Hip-Hop Albums of the Year

05 November, 2021

Peedi Crakk — Welcome to the Crakk's House [mixtape]


A friend of Freeway since high school, the Philadelphia rapper got the fellow to sign with Roc-A-Fella Records in 2001, after Freeway had joined the label through a friendship he developed over the years with Beanie Sigel. The following year, Pedro Luis Zayas aka Peedi Crakk released his first single, "One for Peedi Crakk", a song created in collaboration with some guys who will later be part of the State Property group such as Sigel, Freeway and Young Chris: the single entered the rnb charts and ended up on the soundtrack of the film "Paid in Full", released the same year.

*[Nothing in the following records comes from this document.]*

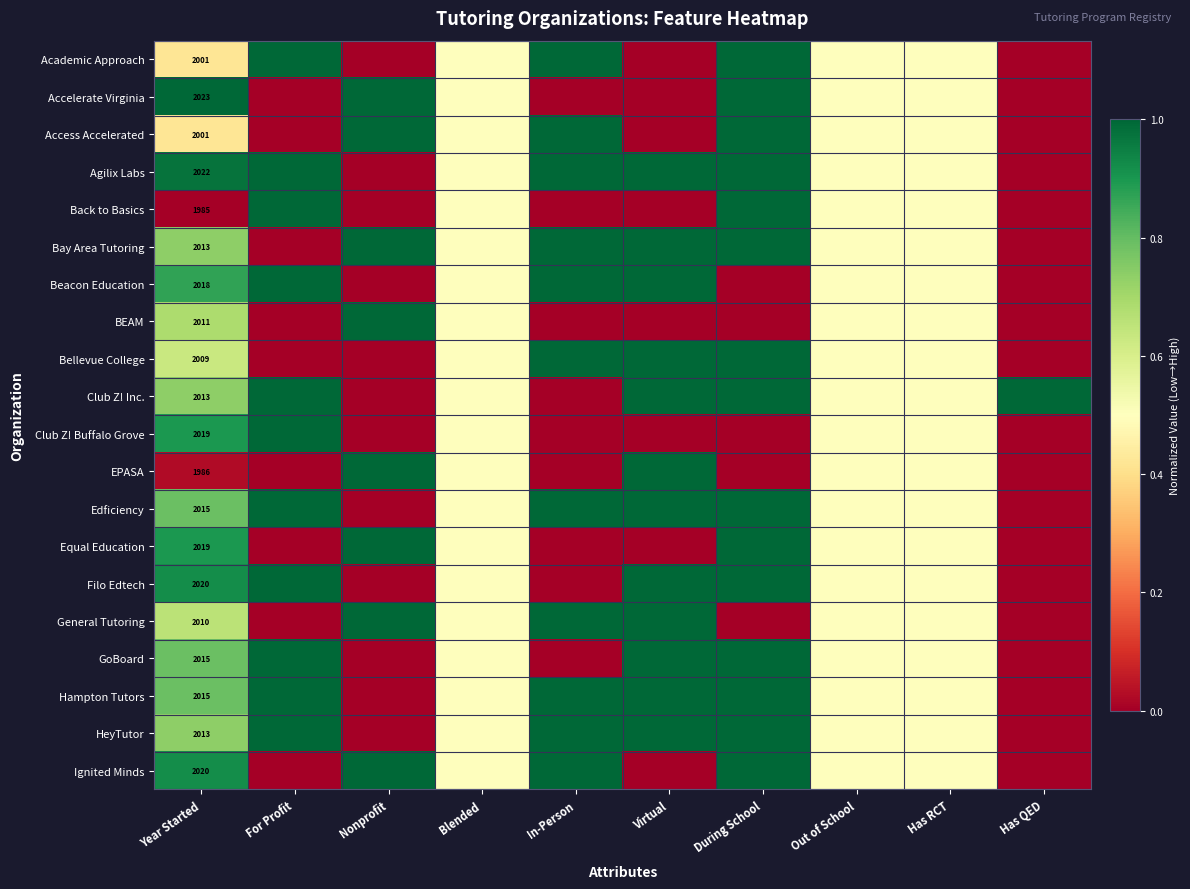

What is the maximum value for Bellevue College?

1.0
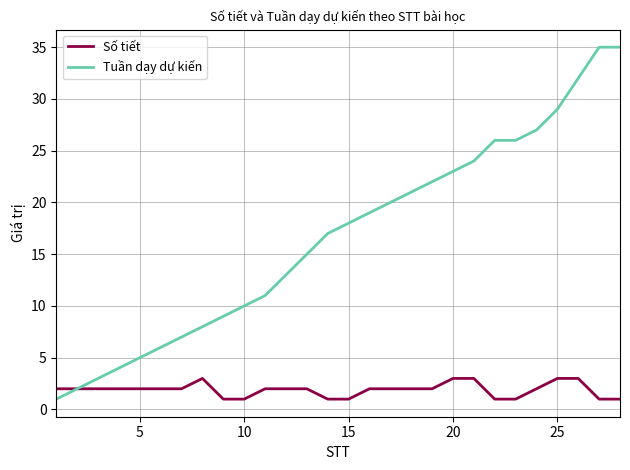

What is the lowest value of the Tuần dạy dự kiến series?

1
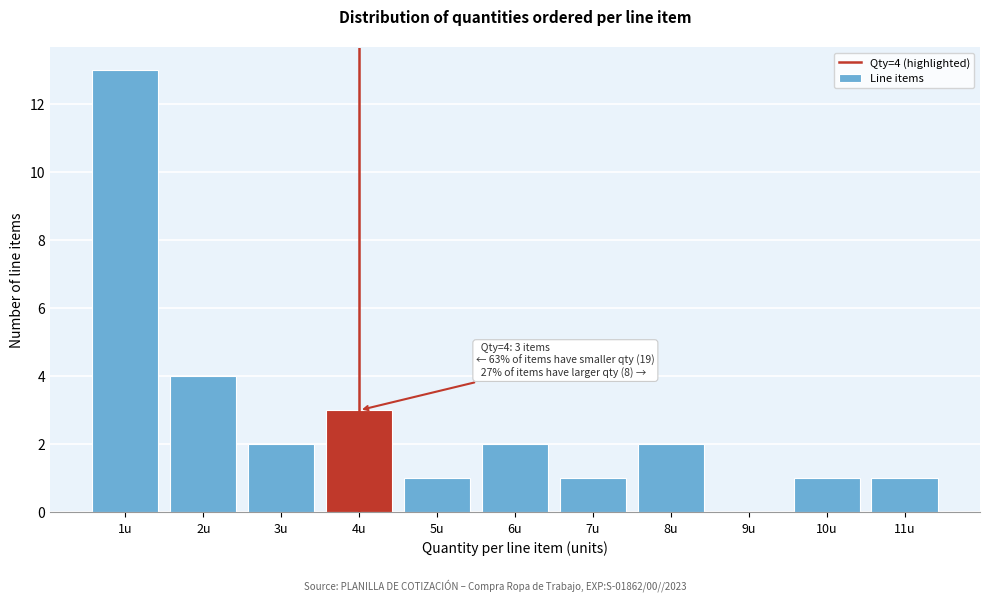

Reading right to left, extract all data points from this chart.

11u=1	10u=1	9u=0	8u=2	7u=1	6u=2	5u=1	4u=3	3u=2	2u=4	1u=13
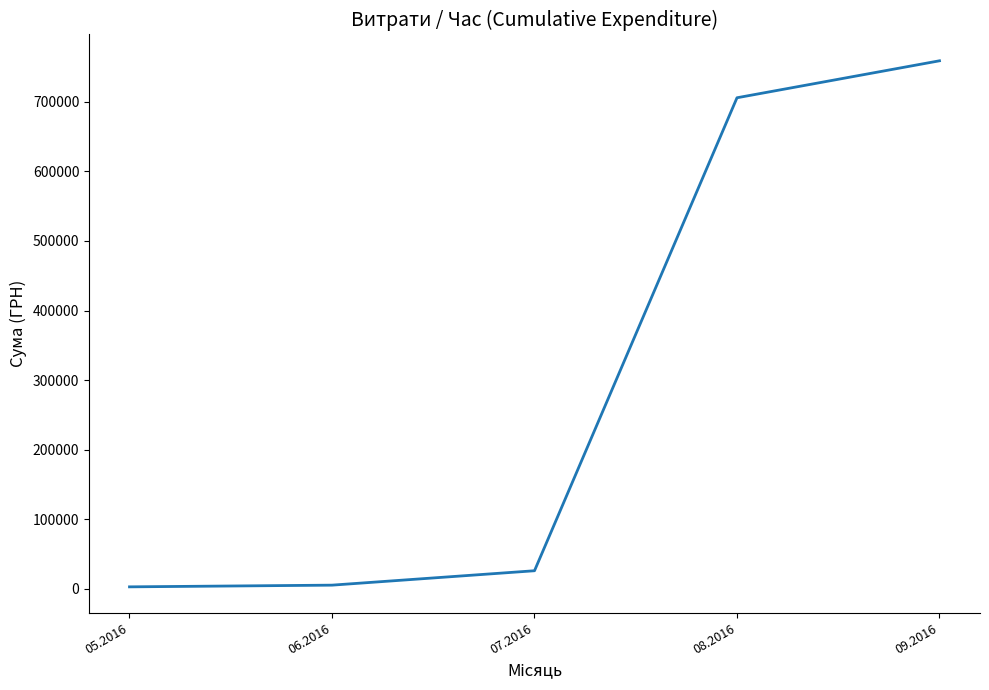

How many values exceed 25795?

3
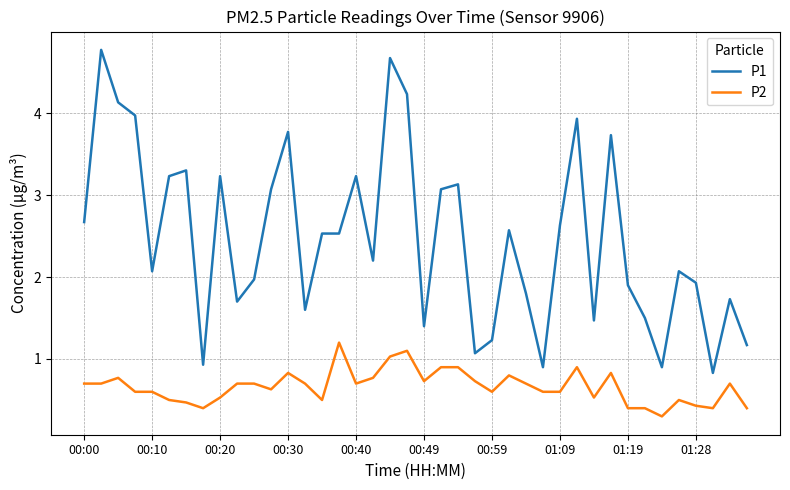

What is the highest value of the P2 series?

1.2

The rapper continues to make several high-profile appearances on albums such as Jay-Z's "The Blueprint 2", Freeway's "Philadelphia Freeway" and Beanie Sigel's "The B. Coming". In this period he takes part in the two albums of the State Property group and releases a series of mixtapes that keep his name warm in the circuit, to then change his moniker to Peedi Peedi. In 2005, the Roc-A-Fella splits in two, some decide to follow Jay-Z to Def Jam and others choose to go with Dame Dash to Universal label Dame Dash Music Group: Sigel follows Dash and the group State Property dissolves.

Peedi is among the guys staying with Hova and after a stint as a free agent, Shawn Carter re-signed him with Roc-A-Fella after becoming president of Def Jam. The Philly emcee begins work on his debut studio album, "Prince of the Roc", however the work is continually delayed and never released. In 2006, Peedi Peedi guested on Philadelphia group The Roots' first release with Def Jam, "Game Theory", critically acclaimed as one of the best albums of the year. A year later, the rapper released the only single from his album "Prince of the Roc", "Take Me Home", but following the numerous delays of the project, he decides to openly go against Jay-Z, starting releasing numerous diss tracks about him, exiting his label contract in 2008. Having become an independent artist, Peedi signs with Amalgam Digital and plans a new album, which however is rejected by the label. Before that, in the early days of 2008, Peedi releases this tape.

The tape features guests such as Black Thought, Ghostface Killah, Diddy, MOP, Cassidy, Q-TipMemphis Bleek and State Property members Beanie Sigel, Freeway and Young Chris. I don't know who did the production, but it's not a good one, let's put it that way. DJ LRM is credited with mixing. 18 cuts, 53 minutes.

The album is opened by some of the most simplistic, scarce, embarrassing and southern productions of the season. And when, after the first two songs, the production suddenly begins to be melodic and accessible, Peedi Crakk's lean ignorant rap sounds almost decent. The boy can't rap, but his friendship with the Roots is curious, which he reciprocates by placing Black Thought on one of the worst rhythms of this messed up tape. All the well-known names, from Freeway to MOP, surpass him with ease, quite blatantly in "Shake It for Me" where on a scandalously bland and bare production you can see the difference between real rappers and fakes: Ghost Face Killer is clearly superior to all of them over a weak beat like this. That said, the tape doesn't suck, I mean you don't notice how bad, derogatory and insulting it's towards hip-hop until Peedi Crakk spits on the rhythm of "C.R.E.A.M." without being ashamed (towards the end of the "Green Lantern Show" freestyle mix, track number nine). 3/10.